York Post ‘s conservative columnist, extols Mr. Vallone on a regular basis.

“He’s probably going to get the endorsement of the Post , and he’ll possibly get the endorsement of the News ,” Mr. Siegel said.

Mr. Vallone has also benefited from some tacit support from

Mayor Rudolph Giuliani, who considers him the least objectionable of the

Democrats, and who has allowed Mr. Vallone to march at his side in parades.

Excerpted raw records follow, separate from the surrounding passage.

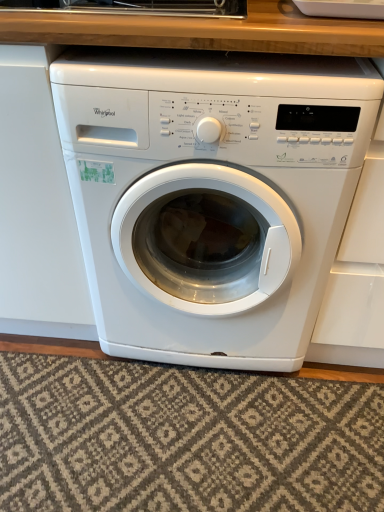
Question: Is textured beige rug at lower center at the right side of white glossy washing machine at center?

Choices:
 (A) no
 (B) yes

Answer: (A)

Question: Is textured beige rug at lower center not within white glossy washing machine at center?

Choices:
 (A) no
 (B) yes

Answer: (B)

Question: From the image's perspective, does textured beige rug at lower center appear higher than white glossy washing machine at center?

Choices:
 (A) no
 (B) yes

Answer: (A)

Question: From the image's perspective, would you say textured beige rug at lower center is shown under white glossy washing machine at center?

Choices:
 (A) yes
 (B) no

Answer: (A)

Question: Is the position of textured beige rug at lower center less distant than that of white glossy washing machine at center?

Choices:
 (A) yes
 (B) no

Answer: (B)

Question: Is textured beige rug at lower center placed right next to white glossy washing machine at center?

Choices:
 (A) no
 (B) yes

Answer: (A)

Question: From a real-world perspective, is white glossy washing machine at center on textured beige rug at lower center?

Choices:
 (A) yes
 (B) no

Answer: (A)

Question: Is textured beige rug at lower center completely or partially inside white glossy washing machine at center?

Choices:
 (A) no
 (B) yes

Answer: (A)

Question: Can you confirm if white glossy washing machine at center is positioned to the left of textured beige rug at lower center?

Choices:
 (A) no
 (B) yes

Answer: (A)

Question: From a real-world perspective, does white glossy washing machine at center sit lower than textured beige rug at lower center?

Choices:
 (A) yes
 (B) no

Answer: (B)

Question: Would you say white glossy washing machine at center is outside textured beige rug at lower center?

Choices:
 (A) no
 (B) yes

Answer: (B)

Question: Considering the relative sizes of white glossy washing machine at center and textured beige rug at lower center in the image provided, is white glossy washing machine at center taller than textured beige rug at lower center?

Choices:
 (A) yes
 (B) no

Answer: (A)

Question: From a real-world perspective, relative to textured beige rug at lower center, is white glossy washing machine at center vertically above or below?

Choices:
 (A) below
 (B) above

Answer: (B)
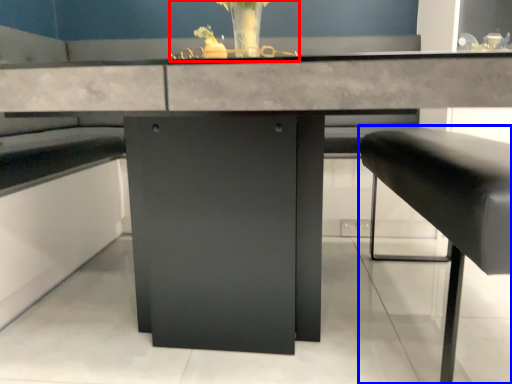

Come to think of it, “Least Objectionable” might be a

fitting slogan for Mr. Vallone’s entire campaign to date. While this could be

enough to get him into a primary runoff, it’s doubtful that the wave of

relative inoffensiveness he’s riding now will carry him all the way to Gracie

Mansion. Mr. Vallone has yet to

make an issue his own, though he’s now beginning to air advertisements touting

his health-care plan, something his aides say will become an increasingly

important part of his campaign.

And there’s still Mr. Green, who holds a wide lead in the

polls over his competitors.

Mr. Vallone received an

unpleasant reminder of this just a few minutes after he’d finished his

health-care speech. Trailed by a phalanx of suited aides, a few sweaty

reporters, a New

York 1

camera crew and Agnes Maniace, 75, a retiree who said she spends $2,400 a year

on prescription drugs, Mr. Vallone strode through the front door of a Rite Aid

pharmacy on Second

Avenue.

The plan was to demonstrate the benefits of his prescription-drug plan. But

almost immediately, Mr. Vallone was cut off by the store’s worried-looking manager,

Feroze Khan.

“Hello, Mr. Green,” Mr. Khan said.

Mr. Vallone politely introduced himself. “I’m the Speaker of

the city,” he said. Mr. Khan, who had obviously taken one look at the cameras

and thought “Local-news exposé,” told Mr. Vallone that he couldn’t allow the

group into the store without permission from his superiors.

“This is not a set-up,” Mr. Vallone reassured him.

After some negotiation, Mr. Khan gave in, and the group made

its way to the prescription counter. Ms. Maniace asked to have her prescription

for Mevacor, an anti-cholesterol drug, filled. As the cameras rolled, Mr.

Vallone picked up the receipt and did some calculating with his aides. “Under

my plan, it would cost her $7,” he concluded.

The camera stopped, and Mr. Vallone headed back to the front

of the store, where he quietly pulled Mr. Khan aside. The two talked privately

for a moment. Outside, Mr. Vallone announced: “We picked up two votes-the

manager and his wife are going to vote for us.” Then he slipped back into the

black S.U.V. that would take him to the next campaign stop.

Back inside the store, Mr. Khan, a Guyanese immigrant, said

that he had indeed been won over. Even before the Speaker visited, Mr. Khan

said, he’d seen the commercials featuring Mr. Koch. “I’m giving him me and my

wife’s and my in-laws’ vote,” he said.

Mr. Khan still had one question: “He’s a Democrat, right?”